Historische Beispiele wie Polen zeigen, dass nationale Unabhängigkeit sogar mit ökonomischer Regression einhergehen kann. Auch aktuell lassen sich Autonomiebewegungen beobachten, die soziale Konflikte national umdeuten. Nach der Wirtschaftskrise 2008 wurden etwa in Katalonien Proteste gegen Austeritätspolitik zunehmend in einen regionalen Nationalismus überführt, obwohl auch die regionale Elite an den neoliberalen Maßnahmen beteiligt war

Linke Strategien und nationale Bewegungen

Innerhalb linker Theorie wird häufig auf das Selbstbestimmungsrecht der Nationen verwiesen, insbesondere auf Lenin. Dessen Position war jedoch stark kontextgebunden und als taktischer Vorschlag in einer spezifischen historischen Situation gedacht. Spätere Interpretationen haben diese Überlegungen verabsolutiert und zur Legitimation geopolitischer Interessen instrumentalisiert. Nationalismus – auch der der Unterdrückten – birgt die Gefahr, Klassenkonflikte zu verdecken und Solidarität entlang nationaler Linien zu spalten.
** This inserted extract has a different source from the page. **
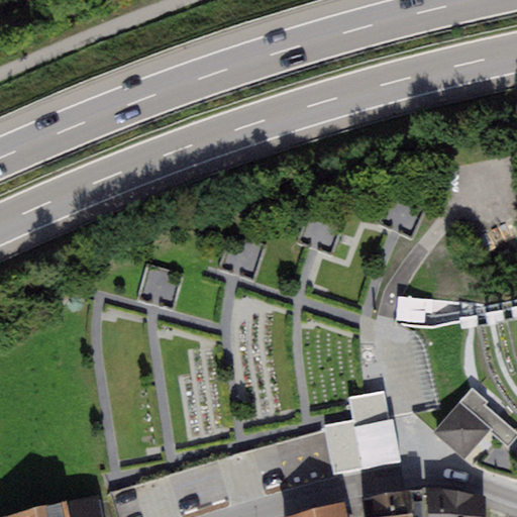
[(471,388),(431,432),(462,459),(490,429),(509,446),(516,436),(516,433),(485,406),(488,403),(471,388)]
Eine pauschale Unterstützung aller Unabhängigkeitsbewegungen lässt sich daher nicht begründen. Jede Situation erfordert eine konkrete Analyse ihrer politischen, sozialen und ökonomischen Bedingungen. In extremen Fällen, massiver Unterdrückung, wie etwa in Palästina, kann staatliche Autonomie dennoch als notwendiger Schutz vor weiterer Zerstörung erscheinen. Insgesamt überwiegt jedoch die Einschätzung, dass der Kampf um gleiche Rechte und soziale Gerechtigkeit innerhalb bestehender Staaten langfristig progressiver ist als die Schaffung neuer nationaler Grenzen. Angesichts der Schwäche internationaler linker Bewegungen erscheint es sinnvoller, Ressourcen in den Aufbau von Klassensolidarität zu investieren, statt nationalistische Projekte voranzutreiben.